Your task
Give the listing again, word for word, and let no picture into it.

[Start of Attachment]

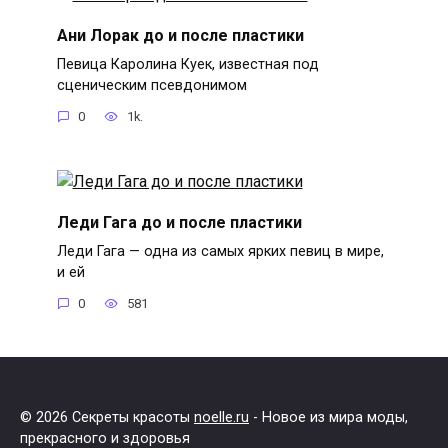
Ани Лорак до и после пластики
Певица Каролина Куек, известная под
сценическим псевдонимом
0
1k.
Леди Гага до и после пластики
Леди Гага — одна из самых ярких певиц в мире,
и ей
0
581
© 2026 Секреты красоты
noelle.ru
- Новое из мира моды,
прекрасного и здоровья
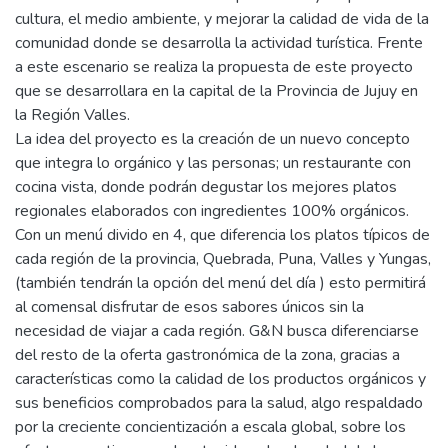
cultura, el medio ambiente, y mejorar la calidad de vida de la
comunidad donde se desarrolla la actividad turística. Frente
a este escenario se realiza la propuesta de este proyecto
que se desarrollara en la capital de la Provincia de Jujuy en
la Región Valles.
La idea del proyecto es la creación de un nuevo concepto
que integra lo orgánico y las personas; un restaurante con
cocina vista, donde podrán degustar los mejores platos
regionales elaborados con ingredientes 100% orgánicos.
Con un menú divido en 4, que diferencia los platos típicos de
cada región de la provincia, Quebrada, Puna, Valles y Yungas,
(también tendrán la opción del menú del día ) esto permitirá
al comensal disfrutar de esos sabores únicos sin la
necesidad de viajar a cada región. G&N busca diferenciarse
del resto de la oferta gastronómica de la zona, gracias a
características como la calidad de los productos orgánicos y
sus beneficios comprobados para la salud, algo respaldado
por la creciente concientización a escala global, sobre los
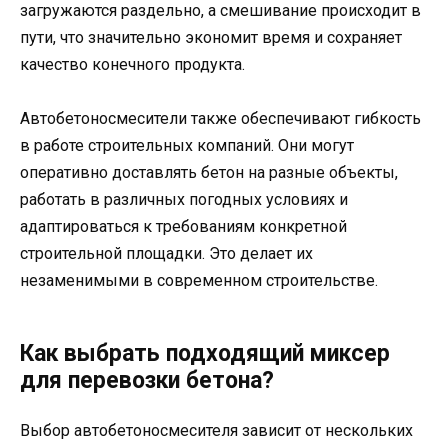
загружаются раздельно, а смешивание происходит в
пути, что значительно экономит время и сохраняет
качество конечного продукта.
Автобетоносмесители также обеспечивают гибкость
в работе строительных компаний. Они могут
оперативно доставлять бетон на разные объекты,
работать в различных погодных условиях и
адаптироваться к требованиям конкретной
строительной площадки. Это делает их
незаменимыми в современном строительстве.
Как выбрать подходящий миксер
для перевозки бетона?
Выбор автобетоносмесителя зависит от нескольких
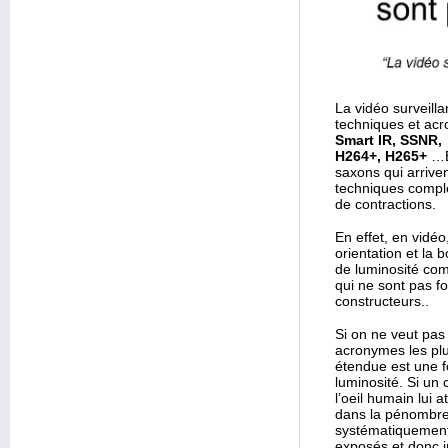
La vidéo surveill
techniques et ac
Smart IR, SSNR,
H264+, H265+
…Et
saxons qui arrive
techniques comple
de contractions.
En effet, en vidéo
orientation et la
de luminosité comp
qui ne sont pas f
constructeurs..
Si on ne veut pas
acronymes les p
étendue est une f
luminosité. Si un
l’oeil humain lui 
dans la pénombre.
systématiquement 
exposés et donc i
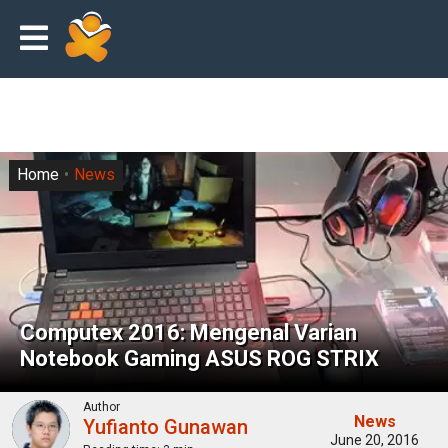
Home
News
Computex 2016: Mengenal Varian
Notebook Gaming ASUS ROG STRIX
Author
News
Yufianto Gunawan
June 20, 2016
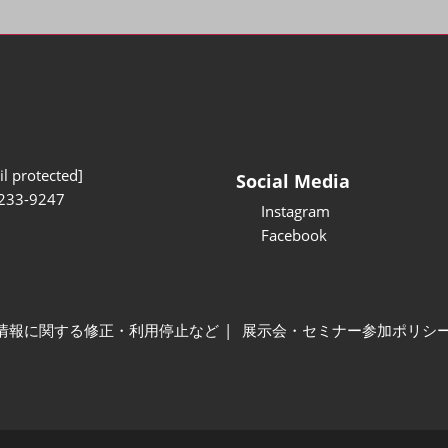
l protected]
Social Media
233-9247
Instagram
Facebook
情報に関する修正・利用停止など
展示会・セミナー参加ポリシ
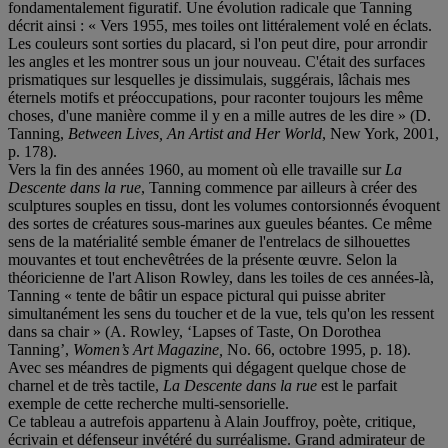
fondamentalement figuratif. Une évolution radicale que Tanning
décrit ainsi : « Vers 1955, mes toiles ont littéralement volé en éclats.
Les couleurs sont sorties du placard, si l'on peut dire, pour arrondir
les angles et les montrer sous un jour nouveau. C'était des surfaces
prismatiques sur lesquelles je dissimulais, suggérais, lâchais mes
éternels motifs et préoccupations, pour raconter toujours les même
choses, d'une manière comme il y en a mille autres de les dire » (D.
Tanning,
Between Lives, An Artist and Her World
, New York, 2001,
p. 178).
Vers la fin des années 1960, au moment où elle travaille sur
La
Descente dans la rue
, Tanning commence par ailleurs à créer des
sculptures souples en tissu, dont les volumes contorsionnés évoquent
des sortes de créatures sous-marines aux gueules béantes. Ce même
sens de la matérialité semble émaner de l'entrelacs de silhouettes
mouvantes et tout enchevêtrées de la présente œuvre. Selon la
théoricienne de l'art Alison Rowley, dans les toiles de ces années-là,
Tanning « tente de bâtir un espace pictural qui puisse abriter
simultanément les sens du toucher et de la vue, tels qu'on les ressent
dans sa chair » (A. Rowley, ‘Lapses of Taste, On Dorothea
Tanning’,
Women’s Art Magazine,
No. 66, octobre 1995, p. 18).
Avec ses méandres de pigments qui dégagent quelque chose de
charnel et de très tactile,
La Descente dans la rue
est le parfait
exemple de cette recherche multi-sensorielle.
Ce tableau a autrefois appartenu à Alain Jouffroy, poète, critique,
écrivain et défenseur invétéré du surréalisme. Grand admirateur de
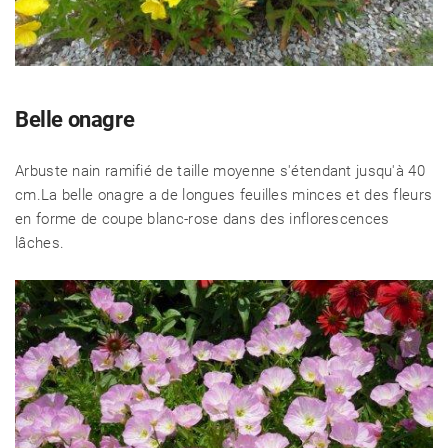
Belle onagre
Arbuste nain ramifié de taille moyenne s'étendant jusqu'à 40
cm.La belle onagre a de longues feuilles minces et des fleurs
en forme de coupe blanc-rose dans des inflorescences
lâches.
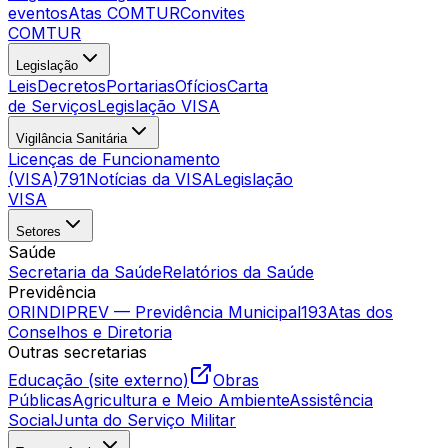
eventos
Atas COMTUR
Convites
COMTUR
Legislação
Leis
Decretos
Portarias
Ofícios
Carta
de Serviços
Legislação VISA
Vigilância Sanitária
Licenças de Funcionamento
(VISA)
791
Notícias da VISA
Legislação
VISA
Setores
Saúde
Secretaria da Saúde
Relatórios da Saúde
Previdência
ORINDIPREV — Previdência Municipal
193
Atas dos
Conselhos e Diretoria
Outras secretarias
Educação (site externo)
Obras
Públicas
Agricultura e Meio Ambiente
Assistência
Social
Junta do Serviço Militar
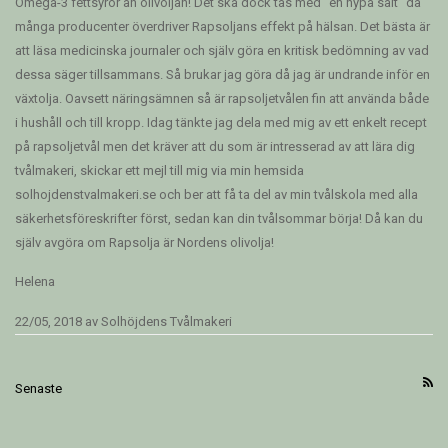
Omega-3 fettsyror än olivoljan! Det ska dock tas med "en nypa salt" då
många producenter överdriver Rapsoljans effekt på hälsan. Det bästa är
att läsa medicinska journaler och själv göra en kritisk bedömning av vad
dessa säger tillsammans. Så brukar jag göra då jag är undrande inför en
växtolja. Oavsett näringsämnen så är rapsoljetvålen fin att använda både
i hushåll och till kropp. Idag tänkte jag dela med mig av ett enkelt recept
på rapsoljetvål men det kräver att du som är intresserad av att lära dig
tvålmakeri, skickar ett mejl till mig via min hemsida
solhojdenstvalmakeri.se och ber att få ta del av min tvålskola med alla
säkerhetsföreskrifter först, sedan kan din tvålsommar börja! Då kan du
själv avgöra om Rapsolja är Nordens olivolja!
Helena
22/05, 2018
av
Solhöjdens Tvålmakeri
Senaste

[End of Attachment]

Written solution
Ани Лорак до и после пластики
Певица Каролина Куек, известная под
сценическим псевдонимом
0
1k.
Леди Гага до и после пластики
Леди Гага — одна из самых ярких певиц в мире,
и ей
0
581
© 2026 Секреты красоты
noelle.ru
- Новое из мира моды,
прекрасного и здоровья
cultura, el medio ambiente, y mejorar la calidad de vida de la
comunidad donde se desarrolla la actividad turística. Frente
a este escenario se realiza la propuesta de este proyecto
que se desarrollara en la capital de la Provincia de Jujuy en
la Región Valles.
La idea del proyecto es la creación de un nuevo concepto
que integra lo orgánico y las personas; un restaurante con
cocina vista, donde podrán degustar los mejores platos
regionales elaborados con ingredientes 100% orgánicos.
Con un menú divido en 4, que diferencia los platos típicos de
cada región de la provincia, Quebrada, Puna, Valles y Yungas,
(también tendrán la opción del menú del día ) esto permitirá
al comensal disfrutar de esos sabores únicos sin la
necesidad de viajar a cada región. G&N busca diferenciarse
del resto de la oferta gastronómica de la zona, gracias a
características como la calidad de los productos orgánicos y
sus beneficios comprobados para la salud, algo respaldado
por la creciente concientización a escala global, sobre los
загружаются раздельно, а смешивание происходит в
пути, что значительно экономит время и сохраняет
качество конечного продукта.
Автобетоносмесители также обеспечивают гибкость
в работе строительных компаний. Они могут
оперативно доставлять бетон на разные объекты,
работать в различных погодных условиях и
адаптироваться к требованиям конкретной
строительной площадки. Это делает их
незаменимыми в современном строительстве.
Как выбрать подходящий миксер
для перевозки бетона?
Выбор автобетоносмесителя зависит от нескольких
La vidéo surveill
techniques et ac
Smart IR, SSNR,
H264+, H265+
…Et
saxons qui arrive
techniques comple
de contractions.
En effet, en vidéo
orientation et la
de luminosité comp
qui ne sont pas f
constructeurs..
Si on ne veut pas
acronymes les p
étendue est une f
luminosité. Si un
l’oeil humain lui 
dans la pénombre.
systématiquement 
exposés et donc i
Home
News
Computex 2016: Mengenal Varian
Notebook Gaming ASUS ROG STRIX
Author
News
Yufianto Gunawan
June 20, 2016
l protected]
Social Media
233-9247
Instagram
Facebook
情報に関する修正・利用停止など
展示会・セミナー参加ポリシ
fondamentalement figuratif. Une évolution radicale que Tanning
décrit ainsi : « Vers 1955, mes toiles ont littéralement volé en éclats.
Les couleurs sont sorties du placard, si l'on peut dire, pour arrondir
les angles et les montrer sous un jour nouveau. C'était des surfaces
prismatiques sur lesquelles je dissimulais, suggérais, lâchais mes
éternels motifs et préoccupations, pour raconter toujours les même
choses, d'une manière comme il y en a mille autres de les dire » (D.
Tanning,
Between Lives, An Artist and Her World
, New York, 2001,
p. 178).
Vers la fin des années 1960, au moment où elle travaille sur
La
Descente dans la rue
, Tanning commence par ailleurs à créer des
sculptures souples en tissu, dont les volumes contorsionnés évoquent
des sortes de créatures sous-marines aux gueules béantes. Ce même
sens de la matérialité semble émaner de l'entrelacs de silhouettes
mouvantes et tout enchevêtrées de la présente œuvre. Selon la
théoricienne de l'art Alison Rowley, dans les toiles de ces années-là,
Tanning « tente de bâtir un espace pictural qui puisse abriter
simultanément les sens du toucher et de la vue, tels qu'on les ressent
dans sa chair » (A. Rowley, ‘Lapses of Taste, On Dorothea
Tanning’,
Women’s Art Magazine,
No. 66, octobre 1995, p. 18).
Avec ses méandres de pigments qui dégagent quelque chose de
charnel et de très tactile,
La Descente dans la rue
est le parfait
exemple de cette recherche multi-sensorielle.
Ce tableau a autrefois appartenu à Alain Jouffroy, poète, critique,
écrivain et défenseur invétéré du surréalisme. Grand admirateur de
Belle onagre
Arbuste nain ramifié de taille moyenne s'étendant jusqu'à 40
cm.La belle onagre a de longues feuilles minces et des fleurs
en forme de coupe blanc-rose dans des inflorescences
lâches.
eventos
Atas COMTUR
Convites
COMTUR
Legislação
Leis
Decretos
Portarias
Ofícios
Carta
de Serviços
Legislação VISA
Vigilância Sanitária
Licenças de Funcionamento
(VISA)
791
Notícias da VISA
Legislação
VISA
Setores
Saúde
Secretaria da Saúde
Relatórios da Saúde
Previdência
ORINDIPREV — Previdência Municipal
193
Atas dos
Conselhos e Diretoria
Outras secretarias
Educação (site externo)
Obras
Públicas
Agricultura e Meio Ambiente
Assistência
Social
Junta do Serviço Militar
Omega-3 fettsyror än olivoljan! Det ska dock tas med "en nypa salt" då
många producenter överdriver Rapsoljans effekt på hälsan. Det bästa är
att läsa medicinska journaler och själv göra en kritisk bedömning av vad
dessa säger tillsammans. Så brukar jag göra då jag är undrande inför en
växtolja. Oavsett näringsämnen så är rapsoljetvålen fin att använda både
i hushåll och till kropp. Idag tänkte jag dela med mig av ett enkelt recept
på rapsoljetvål men det kräver att du som är intresserad av att lära dig
tvålmakeri, skickar ett mejl till mig via min hemsida
solhojdenstvalmakeri.se och ber att få ta del av min tvålskola med alla
säkerhetsföreskrifter först, sedan kan din tvålsommar börja! Då kan du
själv avgöra om Rapsolja är Nordens olivolja!
Helena
22/05, 2018
av
Solhöjdens Tvålmakeri
Senaste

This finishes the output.